American Conservatism

A scene of rolling hills ringed by lush trees and a landscape dotted with small farms and homesteads adorns the cover of this unusual reference book. The picture — with just a single, winding road, devoid of traffic but for one man on horseback — is Grant Wood’s Stone City, and it conveys a sense of the best this encyclopedia has to offer.
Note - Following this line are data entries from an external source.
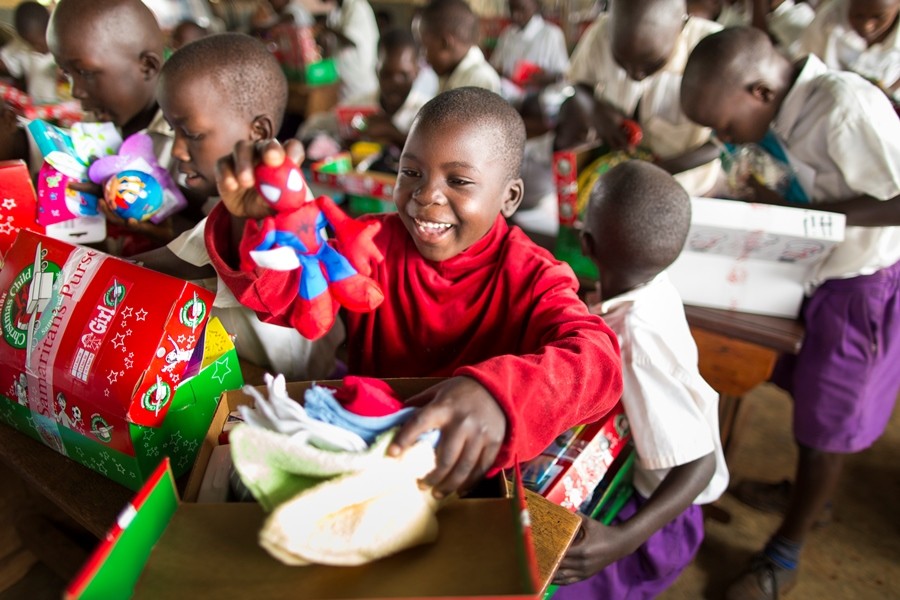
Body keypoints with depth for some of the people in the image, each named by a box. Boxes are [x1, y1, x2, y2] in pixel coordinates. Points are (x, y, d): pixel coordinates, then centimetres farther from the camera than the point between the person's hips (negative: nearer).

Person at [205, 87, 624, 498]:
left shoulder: (532, 279, -13)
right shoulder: (374, 244, -4)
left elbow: (597, 361, -31)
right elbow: (290, 290, -16)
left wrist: (495, 393, -51)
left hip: (473, 479, -2)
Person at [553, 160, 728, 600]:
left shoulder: (639, 340, -36)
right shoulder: (651, 288, -14)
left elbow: (700, 462, -31)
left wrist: (623, 540, -40)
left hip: (645, 507, -7)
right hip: (619, 477, 7)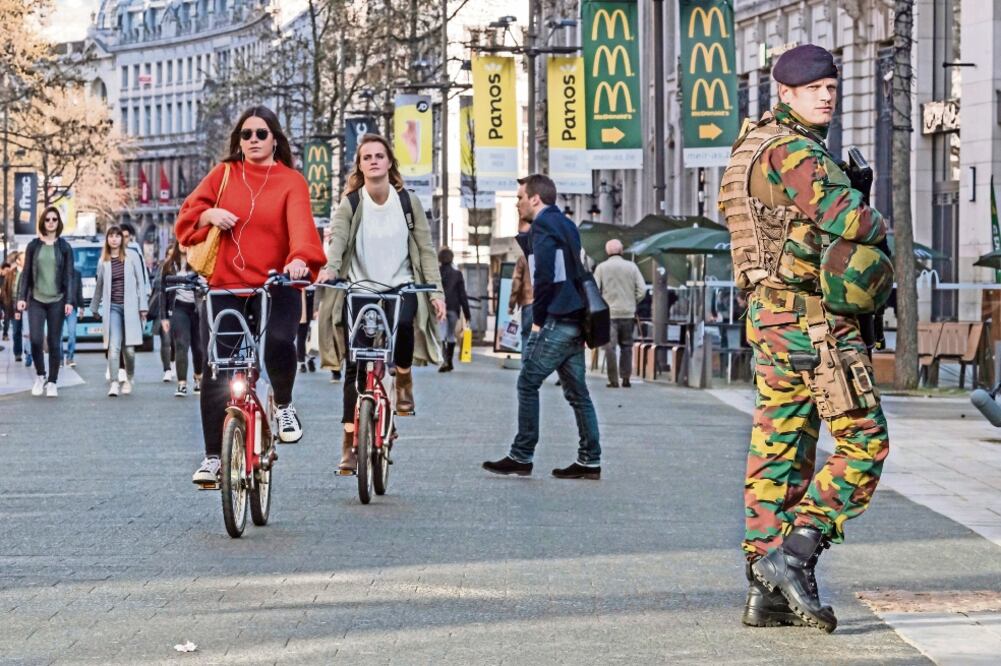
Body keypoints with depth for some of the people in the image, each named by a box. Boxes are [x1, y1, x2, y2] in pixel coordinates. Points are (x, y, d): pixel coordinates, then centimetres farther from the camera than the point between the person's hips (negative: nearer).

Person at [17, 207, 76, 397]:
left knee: (54, 343, 1)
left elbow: (69, 276, 2)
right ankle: (39, 376, 11)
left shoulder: (64, 247, 4)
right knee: (36, 340, -11)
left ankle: (52, 382, 11)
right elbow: (26, 273, 7)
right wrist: (21, 297, -1)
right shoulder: (33, 246, 6)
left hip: (56, 301, 0)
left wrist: (70, 301, -5)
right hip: (36, 300, 0)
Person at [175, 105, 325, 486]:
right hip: (224, 287, 2)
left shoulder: (291, 181, 4)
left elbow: (300, 222, -13)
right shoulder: (223, 175, 11)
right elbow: (188, 215, 9)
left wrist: (300, 257, -32)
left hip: (275, 286, -2)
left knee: (278, 343, -28)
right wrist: (209, 215, -13)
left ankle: (283, 405, 4)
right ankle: (213, 457, 5)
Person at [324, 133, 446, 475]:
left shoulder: (408, 201, 4)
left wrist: (436, 291, -5)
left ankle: (404, 377, -2)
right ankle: (350, 440, 1)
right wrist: (329, 270, -37)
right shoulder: (350, 204, 0)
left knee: (401, 323, -33)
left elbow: (425, 249, 4)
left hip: (401, 287, 0)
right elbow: (336, 238, -16)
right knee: (356, 365, -6)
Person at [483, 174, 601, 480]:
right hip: (575, 321, 9)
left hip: (556, 321, -9)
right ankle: (589, 460, 8)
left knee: (528, 383, -3)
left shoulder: (543, 226, -8)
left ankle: (521, 457, -3)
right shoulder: (566, 225, 20)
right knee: (576, 390, 9)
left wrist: (538, 318, -9)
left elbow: (545, 276, -18)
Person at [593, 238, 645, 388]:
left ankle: (613, 380, -3)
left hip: (609, 313, -2)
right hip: (628, 313, 2)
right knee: (626, 346, 12)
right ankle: (625, 378, 8)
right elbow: (642, 290, -2)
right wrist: (632, 302, 11)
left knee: (610, 347, 1)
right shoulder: (631, 267, 2)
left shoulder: (602, 267, -1)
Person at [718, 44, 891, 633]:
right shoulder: (792, 150, -14)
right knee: (863, 443, -6)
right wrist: (879, 224, -4)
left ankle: (767, 593, 8)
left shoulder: (757, 145, 18)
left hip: (770, 315, 10)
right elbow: (846, 217, -27)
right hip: (814, 318, -10)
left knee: (780, 450, 8)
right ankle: (793, 555, -14)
The conservatism here goes much deeper than Republican Party politics; entries on agrarianism, community, and distributism — the smallholding economic philosophy of G. K. Chesterton and Hilaire Belloc — serve to remind readers that there are kinds of conservatism rooted in the conservation of land and place.
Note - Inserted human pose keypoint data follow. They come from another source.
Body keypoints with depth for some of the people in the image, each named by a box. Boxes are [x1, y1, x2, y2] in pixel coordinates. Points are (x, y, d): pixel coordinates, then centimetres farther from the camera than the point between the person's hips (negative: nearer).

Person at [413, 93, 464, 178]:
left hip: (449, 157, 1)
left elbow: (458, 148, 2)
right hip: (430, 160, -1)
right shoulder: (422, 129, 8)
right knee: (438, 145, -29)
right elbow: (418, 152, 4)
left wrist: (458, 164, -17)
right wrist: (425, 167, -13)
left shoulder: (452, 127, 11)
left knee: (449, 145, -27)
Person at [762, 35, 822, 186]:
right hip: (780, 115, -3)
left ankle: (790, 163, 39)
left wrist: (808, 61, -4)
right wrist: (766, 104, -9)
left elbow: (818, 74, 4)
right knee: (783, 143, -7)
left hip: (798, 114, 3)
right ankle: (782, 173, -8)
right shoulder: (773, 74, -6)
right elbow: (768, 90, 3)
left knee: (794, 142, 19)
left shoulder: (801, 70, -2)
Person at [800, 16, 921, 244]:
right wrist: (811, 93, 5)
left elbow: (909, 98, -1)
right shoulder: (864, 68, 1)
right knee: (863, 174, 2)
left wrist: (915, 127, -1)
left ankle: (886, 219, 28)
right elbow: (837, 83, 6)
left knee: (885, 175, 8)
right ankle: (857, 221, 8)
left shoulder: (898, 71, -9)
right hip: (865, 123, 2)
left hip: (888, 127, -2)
Branches of those traditions and similar ones can be seen in many more of the book’s six-hundred-plus entries, including those on Russell Kirk, author of the seminal 1953 work The Conservative Mind and a self-described Northern Agrarian, and Wendell Berry, who as “a localist and believer in small-scale sustainable economies” can be considered “a serious proponent of an alternative vision of cultural conservatism.” Lesser-known figures such as Ralph Borsodi, a political decentralist and a professional economist who “identified the factory as the greatest contributor to the ugliness of modern Western civilization,” also receive their due.

Most of the book, in fact, consists of biographical pieces on men and women who have contributed to the intellectual side of the American Right — attention to politicians is sparse within these pages. The encyclopedia’s contributors themselves are predominantly journalists or academics, many of them greatly distinguished in their fields. (Peter Stanlis, to name just one, is a premier scholar of Edmund Burke.) The editors, for their part, have taken the widest possible view of conservatism, even including a piece on the conservative side of anarchism by essayist and novelist Bill Kauffman. As a rule, sympathetic contributors provide the entries on divergent strains of conservatism. Jeffersonian and agrarian schools of thought (and life) on the American Right are well represented, so too are Hamiltonian and industrialist varieties.

The book is most valuable, however, not for those entries that reflect what wrongly goes by the name of conservatism today — a bent of mind that sees bigger SUVs and bigger defense budgets as the marks of national greatness — but for those that remind us of the older conservatisms that worked to cultivate a world more like Grant Wood’s.